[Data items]
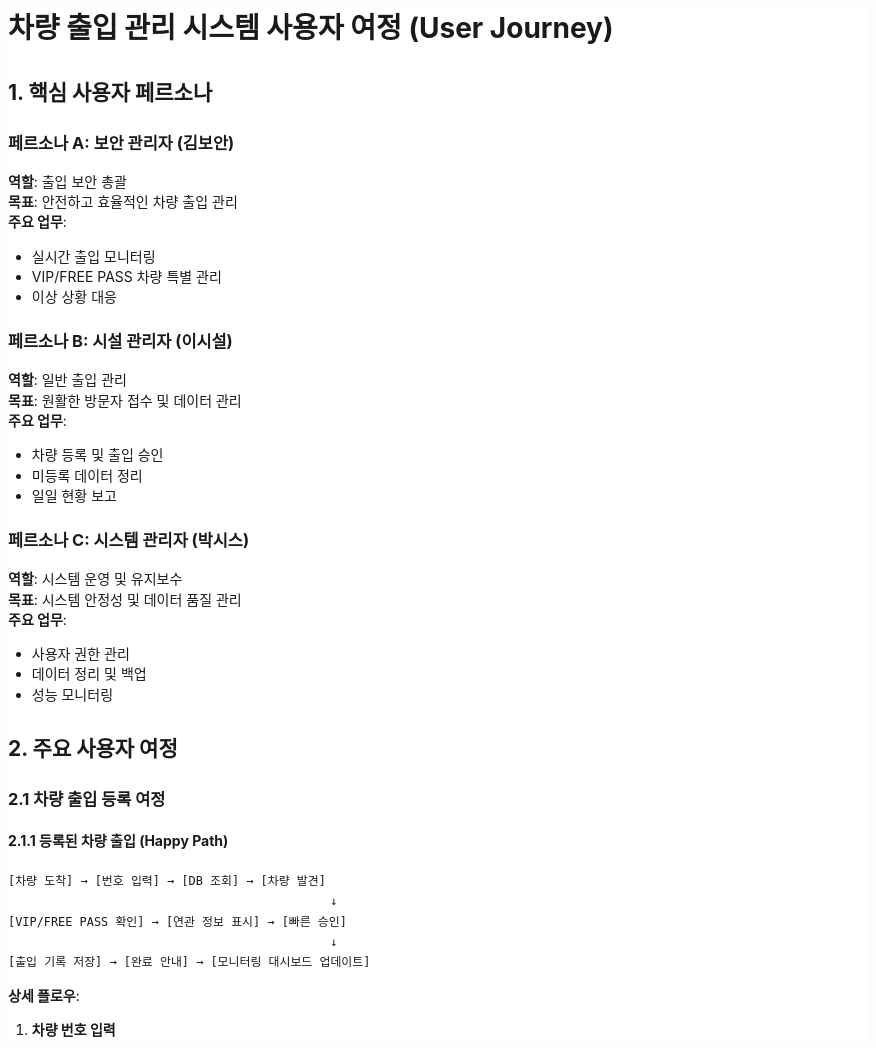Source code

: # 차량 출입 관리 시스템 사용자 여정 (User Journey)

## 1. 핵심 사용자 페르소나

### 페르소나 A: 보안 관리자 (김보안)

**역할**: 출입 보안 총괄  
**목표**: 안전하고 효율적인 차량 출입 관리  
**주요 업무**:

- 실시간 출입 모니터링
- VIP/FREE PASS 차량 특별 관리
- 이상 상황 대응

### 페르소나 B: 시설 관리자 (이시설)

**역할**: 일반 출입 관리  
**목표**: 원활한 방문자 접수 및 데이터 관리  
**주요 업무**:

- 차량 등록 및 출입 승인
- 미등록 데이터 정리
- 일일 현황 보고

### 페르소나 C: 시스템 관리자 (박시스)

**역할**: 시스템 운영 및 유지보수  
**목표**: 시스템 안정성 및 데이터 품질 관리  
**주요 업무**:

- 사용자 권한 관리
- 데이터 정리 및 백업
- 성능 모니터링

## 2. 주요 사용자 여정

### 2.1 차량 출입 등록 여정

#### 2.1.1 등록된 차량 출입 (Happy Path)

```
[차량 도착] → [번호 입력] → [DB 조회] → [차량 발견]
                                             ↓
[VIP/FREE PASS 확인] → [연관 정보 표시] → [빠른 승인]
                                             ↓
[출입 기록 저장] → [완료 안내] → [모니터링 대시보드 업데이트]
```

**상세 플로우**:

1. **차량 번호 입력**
==
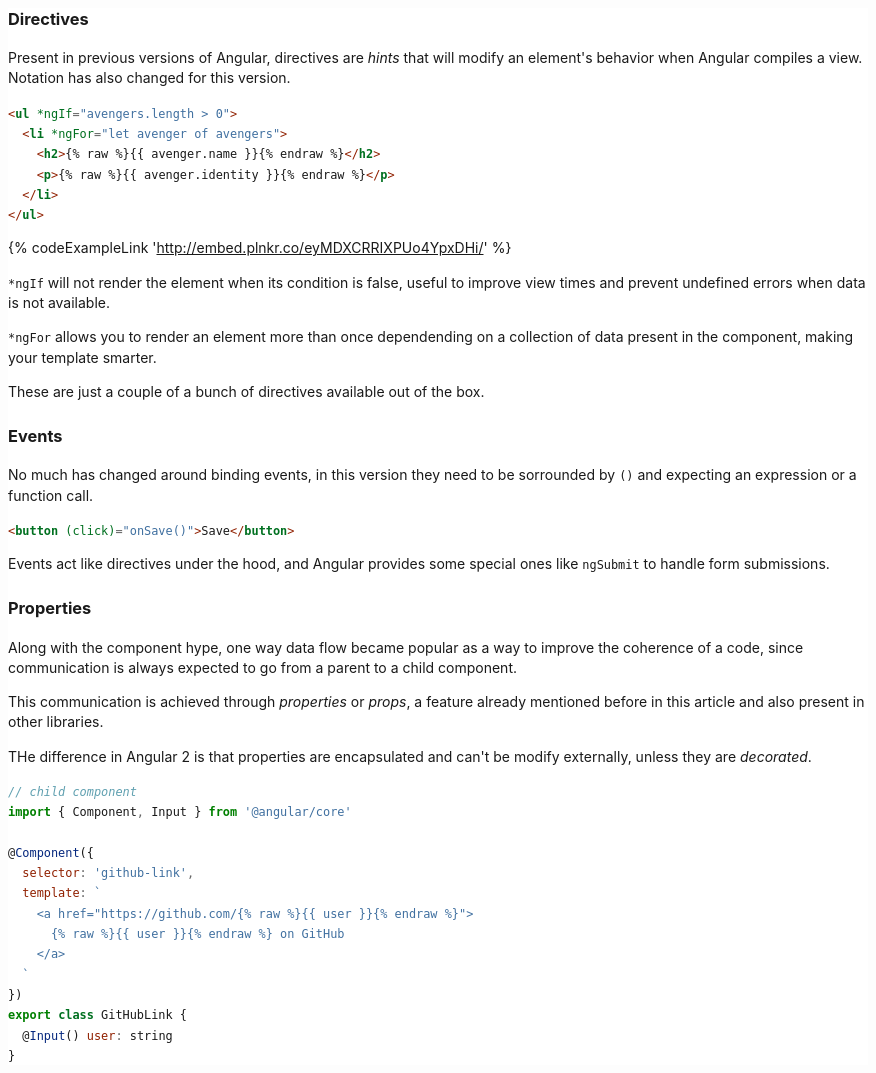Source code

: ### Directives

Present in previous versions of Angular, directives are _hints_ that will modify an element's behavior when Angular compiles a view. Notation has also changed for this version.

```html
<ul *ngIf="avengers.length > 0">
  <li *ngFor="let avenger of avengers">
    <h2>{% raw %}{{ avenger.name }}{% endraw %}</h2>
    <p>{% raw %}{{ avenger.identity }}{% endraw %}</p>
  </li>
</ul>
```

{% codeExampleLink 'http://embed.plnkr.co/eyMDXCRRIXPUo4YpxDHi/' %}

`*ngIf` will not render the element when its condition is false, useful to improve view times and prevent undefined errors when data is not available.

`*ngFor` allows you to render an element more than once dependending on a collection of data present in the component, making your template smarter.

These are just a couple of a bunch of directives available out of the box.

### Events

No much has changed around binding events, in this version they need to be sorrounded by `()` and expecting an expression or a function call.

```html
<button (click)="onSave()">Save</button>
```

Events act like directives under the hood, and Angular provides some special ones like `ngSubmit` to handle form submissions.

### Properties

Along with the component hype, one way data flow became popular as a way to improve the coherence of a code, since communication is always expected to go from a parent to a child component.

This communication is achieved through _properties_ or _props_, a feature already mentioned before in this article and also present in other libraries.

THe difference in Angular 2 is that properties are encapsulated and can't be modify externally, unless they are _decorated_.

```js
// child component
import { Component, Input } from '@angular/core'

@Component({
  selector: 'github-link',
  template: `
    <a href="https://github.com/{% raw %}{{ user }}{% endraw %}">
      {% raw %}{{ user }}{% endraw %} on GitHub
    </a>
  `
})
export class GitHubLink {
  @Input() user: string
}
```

Task goal: Look through the entries above and find each line where the word "모니터링" occurs; copy those lines.

Response area:
- 실시간 출입 모니터링
- 성능 모니터링
[출입 기록 저장] → [완료 안내] → [모니터링 대시보드 업데이트]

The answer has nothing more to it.